You can add it yourself if you want, if you can decide between the two semantics :) For example:

func ~=(regex: Regex<Substring>, str: String) -> Bool {
    // errors count as "not match"
    (try? regex.wholeMatch(in: str)) != nil
}
0
marc-medley On

Can the switch case statement with a Swift regex literal expression be somehow modified to function OK?

Yes, a case let … where … pattern with a /regex/ literal can be used. This approach can also be implemented in a way that expressly avoids potential ~= future ambiguities relative to the standard library. This approach is an alternative to directly defining ~=.

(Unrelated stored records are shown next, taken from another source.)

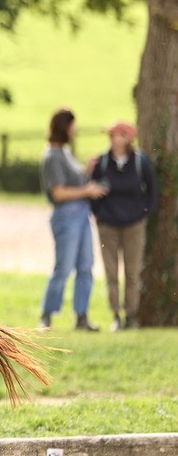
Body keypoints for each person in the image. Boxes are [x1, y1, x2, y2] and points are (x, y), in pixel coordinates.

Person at [39, 108, 107, 330]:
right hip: (66, 217)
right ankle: (46, 314)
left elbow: (74, 184)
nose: (74, 131)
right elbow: (59, 193)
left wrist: (87, 171)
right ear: (63, 127)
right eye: (72, 126)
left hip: (81, 216)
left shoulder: (66, 153)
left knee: (86, 266)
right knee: (64, 268)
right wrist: (87, 191)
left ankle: (81, 317)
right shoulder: (52, 156)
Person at [89, 121, 156, 330]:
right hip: (108, 225)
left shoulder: (140, 162)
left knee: (132, 272)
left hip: (134, 225)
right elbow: (92, 190)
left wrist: (144, 214)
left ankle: (131, 316)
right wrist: (98, 214)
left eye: (117, 135)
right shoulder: (101, 162)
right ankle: (116, 315)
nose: (112, 138)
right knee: (111, 273)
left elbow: (152, 191)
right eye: (110, 135)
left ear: (127, 138)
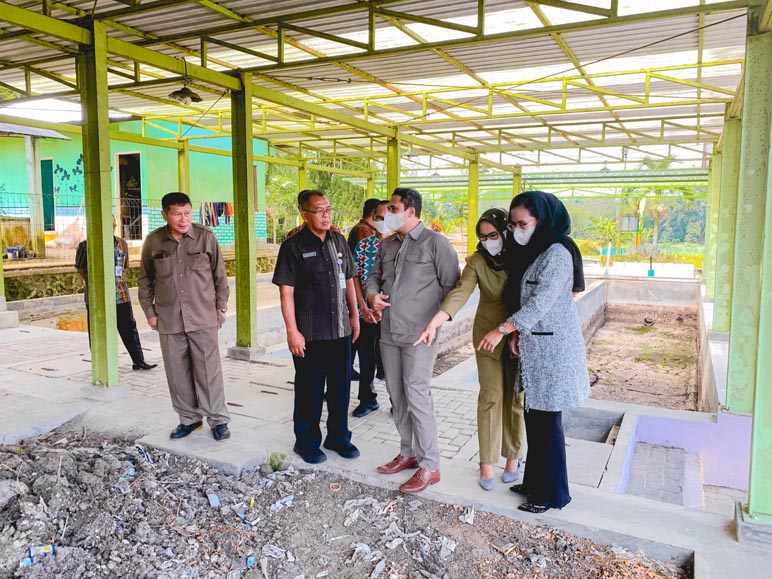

Note that defining your own ~= will not create errors down the road, because overload resolution favors operations defined outside the standard library over those defined in the standard library. It could result in confusion for developers reading your source, however. - Stephen Canon comment -

Discussion…

Match-Part-Or-Whole Example - A fundamental approach where the original regex pattern /^…$/ is used to match a entire line:

extension String {
    func matchFirst(_ regex: Regex<Substring>) -> Bool {
        // errors count as "not match"
        (try? regex.firstMatch(in: self)) != nil
    }
}

switch "---abc---" {
    case let s where s.matchFirst(/^\w+$/):
        print("entire line contains alphanumerics: '\(s)'")
    case let s where s.matchFirst(/\w+/):
        print("alphanumerics found in string: '\(s)'")
    default:
        print("no alphanumerics found")
}

Whole-Match-Only Example - A "whole match only" regex approach where a partial match is not possible:

extension String {
    func matchWhole(_ regex: Regex<Substring>) -> Bool {
        // errors count as "not match"
        (try? regex.wholeMatch(in: self)) != nil
    }
}

switch "---abc---" {
    case let s where s.matchWhole(/\w+/):
        print("all alphanumerics: '\(s)'")
    //case partial match not available. whole or nothing.
    default:
        print("no match for /\\w+/")
}

I ended up using the "classic" Match-Part-Or-Whole Example approach instead of the Whole-Match-Only Example and func ~= approaches for the following reasons:

  • func ~= - could possibly be defined by Swift at some future time. Possible future confusion.
  • Whole-Match-Only Example - does not support both partial and full matches. Less expressive.
  • Match-Part-Or-Whole Example
    • leaves ~= undefined which allows for the possible future definition by Swift. Avoids possible future confusion.
    • does support both partial and full matches. More expressive.
    • ^…$ is expressly stated for a full line match. More readable.

Note: Extending String with both convenience wrappers, such as matchFirst and matchWhole, can allow for either approach to be choosen at the point of use. This approach provides the following benefits:

  • expressive
  • co-locates both choices in the point-of-use autocompletion list
  • avoids the conflict of one vs the other in the lower level extension
  • does not presume any interpretation for the not-yet-officially-defined ~=.
extension String {
    func matchFirst(_ regex: Regex<Substring>) -> Bool {
        // errors count as "not match"
        (try? regex.firstMatch(in: self)) != nil
    }

    func matchWhole(_ regex: Regex<Substring>) -> Bool {
        // errors count as "not match"
        (try? regex.wholeMatch(in: self)) != nil
    }
}

Historic Footnote

The ^ begin-anchor and $ end-anchor syntax has been part of Regular Expressions since the 1970s with qed and ed PDP-7 AT&T Bell Labs Unix editors.

QED Text Editor (1970 Bell Telephone Laboratories technical memorandum)

enter image description here

ed (see man ed or info ed on POSIX and Open Group compliant Unix-like systems)

enter image description here

See also man ed and info ed on modern BSD/Linux/Unix systems. It's still there.

The ^ begin-anchor and $ end-anchor syntax was also carried forward to other Regular Expression enabled software tools, such as sed, g/re/p global regular expression, Perl Compatible Regular Expressions (PCRE) library, and POSIX standard Basic Regular Syntax (BRE).

If /^.$/ pattern is implied and hidden for some compact code convenience then the REGEX expressive capability is reduced.

Seeing, reading, and writing with ^ begin-anchor and $ end-anchor syntax can be natural (and even expected) for an experienced REGEX user.